EXERCISE BRIEF >>
Scan the records below and copy every line that contains the string "console".

DATASET ENTRIES >>
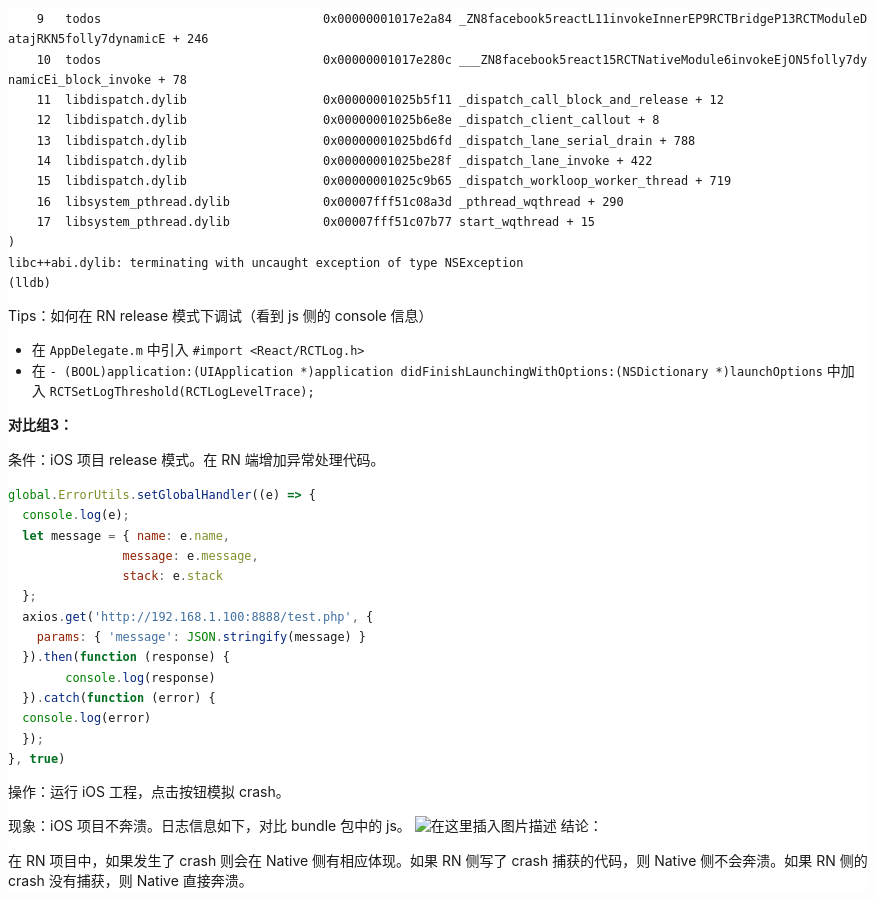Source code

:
 ```shell
	9   todos                               0x00000001017e2a84 _ZN8facebook5reactL11invokeInnerEP9RCTBridgeP13RCTModuleDatajRKN5folly7dynamicE + 246
	10  todos                               0x00000001017e280c ___ZN8facebook5react15RCTNativeModule6invokeEjON5folly7dynamicEi_block_invoke + 78
	11  libdispatch.dylib                   0x00000001025b5f11 _dispatch_call_block_and_release + 12
	12  libdispatch.dylib                   0x00000001025b6e8e _dispatch_client_callout + 8
	13  libdispatch.dylib                   0x00000001025bd6fd _dispatch_lane_serial_drain + 788
	14  libdispatch.dylib                   0x00000001025be28f _dispatch_lane_invoke + 422
	15  libdispatch.dylib                   0x00000001025c9b65 _dispatch_workloop_worker_thread + 719
	16  libsystem_pthread.dylib             0x00007fff51c08a3d _pthread_wqthread + 290
	17  libsystem_pthread.dylib             0x00007fff51c07b77 start_wqthread + 15
)
libc++abi.dylib: terminating with uncaught exception of type NSException
(lldb) 
```

Tips：如何在 RN release 模式下调试（看到  js 侧的 console 信息）

- 在 `AppDelegate.m` 中引入 `#import <React/RCTLog.h>`
- 在  `- (BOOL)application:(UIApplication *)application didFinishLaunchingWithOptions:(NSDictionary *)launchOptions` 中加入 `RCTSetLogThreshold(RCTLogLevelTrace);`

**对比组3：**

条件：iOS 项目 release 模式。在 RN 端增加异常处理代码。

```js
global.ErrorUtils.setGlobalHandler((e) => {
  console.log(e);
  let message = { name: e.name,
                message: e.message,
                stack: e.stack
  };
  axios.get('http://192.168.1.100:8888/test.php', {
  	params: { 'message': JSON.stringify(message) }
  }).then(function (response) {
  		console.log(response)
  }).catch(function (error) {
  console.log(error)
  });
}, true)
```

操作：运行 iOS 工程，点击按钮模拟 crash。

现象：iOS 项目不奔溃。日志信息如下，对比 bundle 包中的 js。
![在这里插入图片描述](https://img-blog.csdnimg.cn/2020071409545731.png?x-oss-process=image/watermark,type_ZmFuZ3poZW5naGVpdGk,shadow_10,text_aHR0cHM6Ly9ibG9nLmNzZG4ubmV0L3UwMTI0Mzk0NDY=,size_16,color_FFFFFF,t_70#pic_center)
结论：

在 RN 项目中，如果发生了 crash 则会在 Native 侧有相应体现。如果 RN 侧写了 crash 捕获的代码，则 Native 侧不会奔溃。如果 RN 侧的 crash 没有捕获，则 Native 直接奔溃。

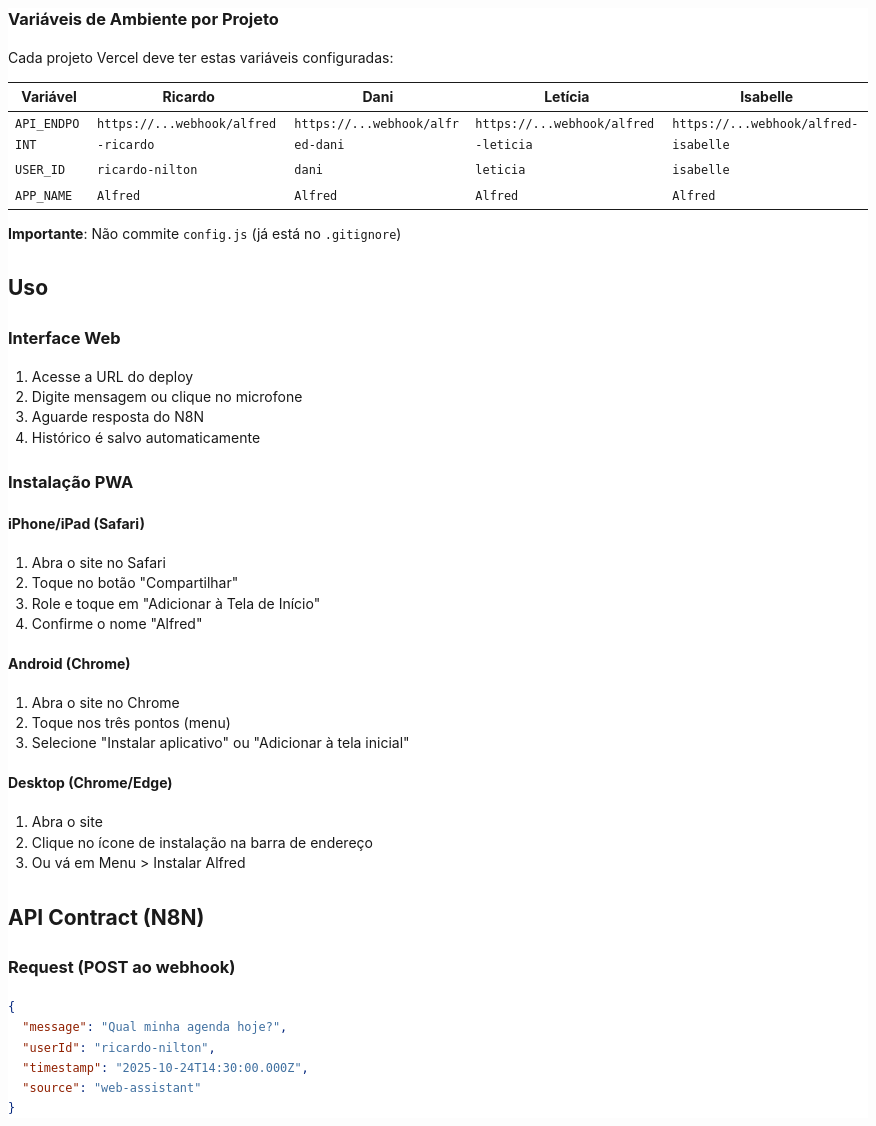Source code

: ### Variáveis de Ambiente por Projeto

Cada projeto Vercel deve ter estas variáveis configuradas:

| Variável | Ricardo | Dani | Letícia | Isabelle |
|----------|---------|------|---------|----------|
| `API_ENDPOINT` | `https://...webhook/alfred-ricardo` | `https://...webhook/alfred-dani` | `https://...webhook/alfred-leticia` | `https://...webhook/alfred-isabelle` |
| `USER_ID` | `ricardo-nilton` | `dani` | `leticia` | `isabelle` |
| `APP_NAME` | `Alfred` | `Alfred` | `Alfred` | `Alfred` |

**Importante**: Não commite `config.js` (já está no `.gitignore`)

## Uso

### Interface Web

1. Acesse a URL do deploy
2. Digite mensagem ou clique no microfone
3. Aguarde resposta do N8N
4. Histórico é salvo automaticamente

### Instalação PWA

#### iPhone/iPad (Safari)

1. Abra o site no Safari
2. Toque no botão "Compartilhar"
3. Role e toque em "Adicionar à Tela de Início"
4. Confirme o nome "Alfred"

#### Android (Chrome)

1. Abra o site no Chrome
2. Toque nos três pontos (menu)
3. Selecione "Instalar aplicativo" ou "Adicionar à tela inicial"

#### Desktop (Chrome/Edge)

1. Abra o site
2. Clique no ícone de instalação na barra de endereço
3. Ou vá em Menu > Instalar Alfred

## API Contract (N8N)

### Request (POST ao webhook)

```json
{
  "message": "Qual minha agenda hoje?",
  "userId": "ricardo-nilton",
  "timestamp": "2025-10-24T14:30:00.000Z",
  "source": "web-assistant"
}
```
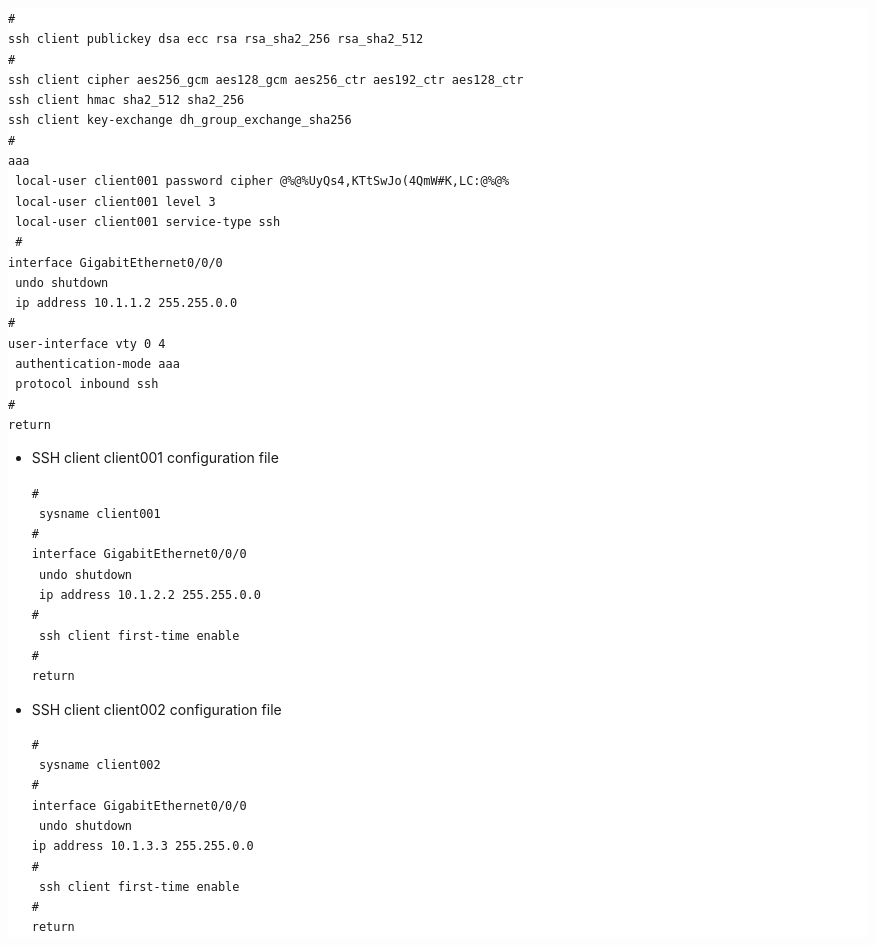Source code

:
   ```
  #
  ssh client publickey dsa ecc rsa rsa_sha2_256 rsa_sha2_512
  #
  ssh client cipher aes256_gcm aes128_gcm aes256_ctr aes192_ctr aes128_ctr
  ssh client hmac sha2_512 sha2_256
  ssh client key-exchange dh_group_exchange_sha256
  #
  aaa
   local-user client001 password cipher @%@%UyQs4,KTtSwJo(4QmW#K,LC:@%@%
   local-user client001 level 3
   local-user client001 service-type ssh
   #
  interface GigabitEthernet0/0/0
   undo shutdown
   ip address 10.1.1.2 255.255.0.0
  #
  user-interface vty 0 4
   authentication-mode aaa
   protocol inbound ssh
  #
  return
  ```
* SSH client client001 configuration file
  
  ```
  #
   sysname client001
  #
  interface GigabitEthernet0/0/0
   undo shutdown
   ip address 10.1.2.2 255.255.0.0
  #
   ssh client first-time enable
  #
  return
  ```
* SSH client client002 configuration file
  
  ```
  #
   sysname client002
  #
  interface GigabitEthernet0/0/0
   undo shutdown
  ip address 10.1.3.3 255.255.0.0
  #
   ssh client first-time enable
  #
  return
  ```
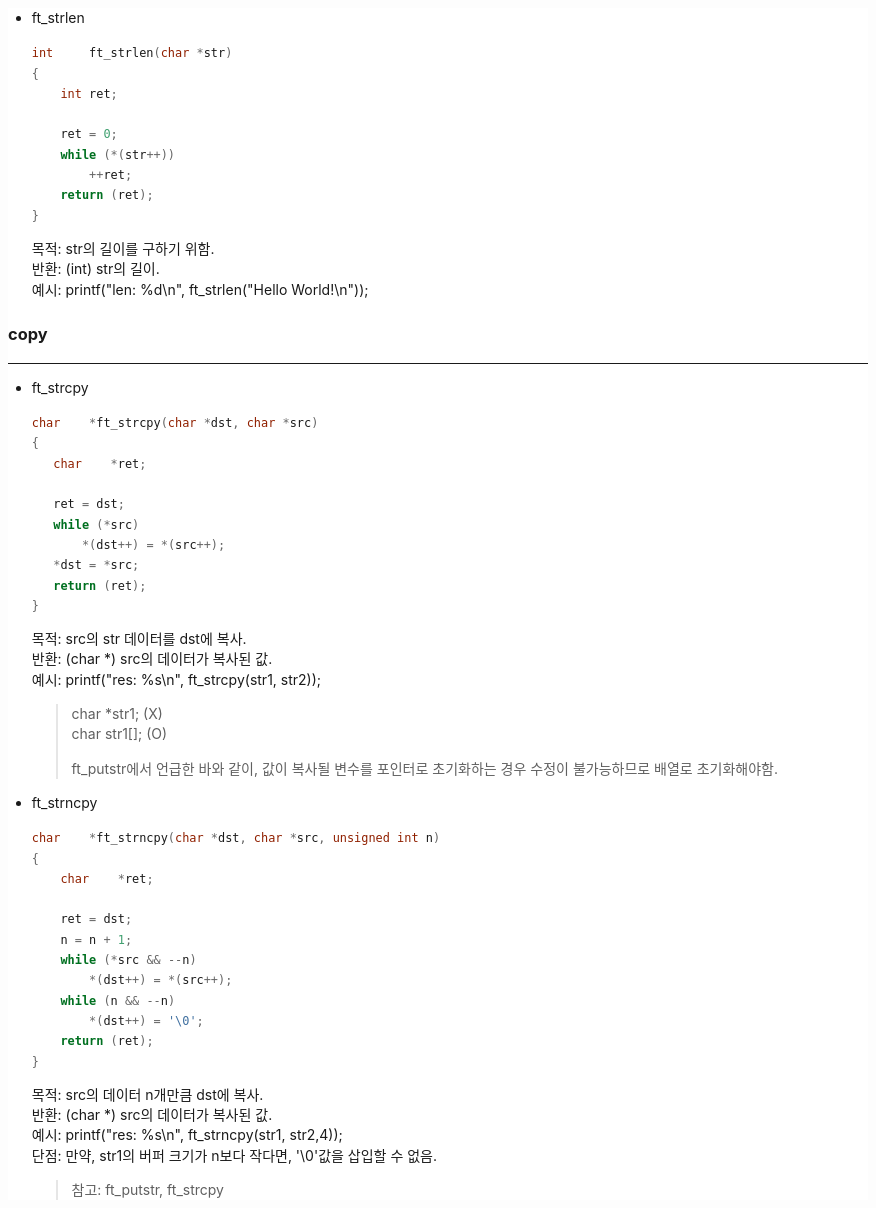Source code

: - ft_strlen
    ```c
    int     ft_strlen(char *str)
    {
        int ret;
    
        ret = 0;
        while (*(str++))
            ++ret;
        return (ret);
    }
    ```
    목적: str의 길이를 구하기 위함.  
    반환: (int) str의 길이.   
    예시: printf("len: %d\n", ft_strlen("Hello World!\n"));

### copy
---
- ft_strcpy
    ```c
    char    *ft_strcpy(char *dst, char *src)
    {
       char    *ret;

       ret = dst;
       while (*src)
           *(dst++) = *(src++);
       *dst = *src;
       return (ret);
    }
    ```
    목적: src의 str 데이터를 dst에 복사.  
    반환: (char *) src의 데이터가 복사된 값.   
    예시: printf("res: %s\n", ft_strcpy(str1, str2));
    > char *str1;  (X)  
    > char str1[]; (O)  
    >
    > ft_putstr에서 언급한 바와 같이, 값이 복사될 변수를 포인터로 초기화하는 경우 수정이 불가능하므로 배열로 초기화해야함. 

- ft_strncpy
    ```c
    char	*ft_strncpy(char *dst, char *src, unsigned int n)
    {
    	char	*ret;
    
    	ret = dst;
    	n = n + 1;
    	while (*src && --n)
    		*(dst++) = *(src++);
    	while (n && --n)
    		*(dst++) = '\0';
    	return (ret);
    }
    ```
    목적: src의 데이터 n개만큼 dst에 복사.  
    반환: (char *) src의 데이터가 복사된 값.  
    예시: printf("res: %s\n", ft_strncpy(str1, str2,4));  
    단점: 만약, str1의 버퍼 크기가 n보다 작다면, '\0'값을 삽입할 수 없음. 
    > 참고: ft_putstr, ft_strcpy
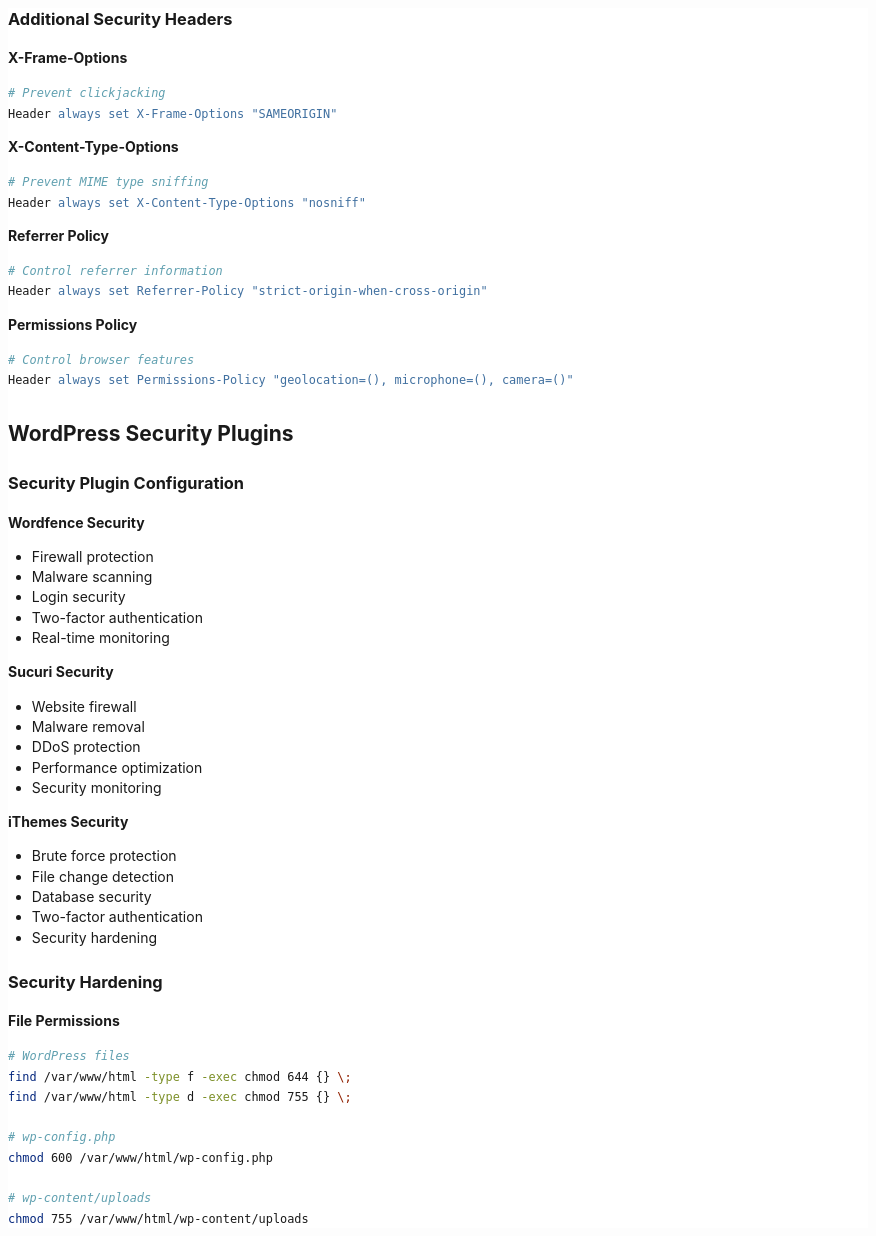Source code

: ### Additional Security Headers

**X-Frame-Options**
```apache
# Prevent clickjacking
Header always set X-Frame-Options "SAMEORIGIN"
```

**X-Content-Type-Options**
```apache
# Prevent MIME type sniffing
Header always set X-Content-Type-Options "nosniff"
```

**Referrer Policy**
```apache
# Control referrer information
Header always set Referrer-Policy "strict-origin-when-cross-origin"
```

**Permissions Policy**
```apache
# Control browser features
Header always set Permissions-Policy "geolocation=(), microphone=(), camera=()"
```

## WordPress Security Plugins

### Security Plugin Configuration

**Wordfence Security**
- Firewall protection
- Malware scanning
- Login security
- Two-factor authentication
- Real-time monitoring

**Sucuri Security**
- Website firewall
- Malware removal
- DDoS protection
- Performance optimization
- Security monitoring

**iThemes Security**
- Brute force protection
- File change detection
- Database security
- Two-factor authentication
- Security hardening

### Security Hardening

**File Permissions**
```bash
# WordPress files
find /var/www/html -type f -exec chmod 644 {} \;
find /var/www/html -type d -exec chmod 755 {} \;

# wp-config.php
chmod 600 /var/www/html/wp-config.php

# wp-content/uploads
chmod 755 /var/www/html/wp-content/uploads
```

ANSWER TO THIS TASK >>
Tips：如何在 RN release 模式下调试（看到  js 侧的 console 信息）
  console.log(e);
  		console.log(response)
  console.log(error)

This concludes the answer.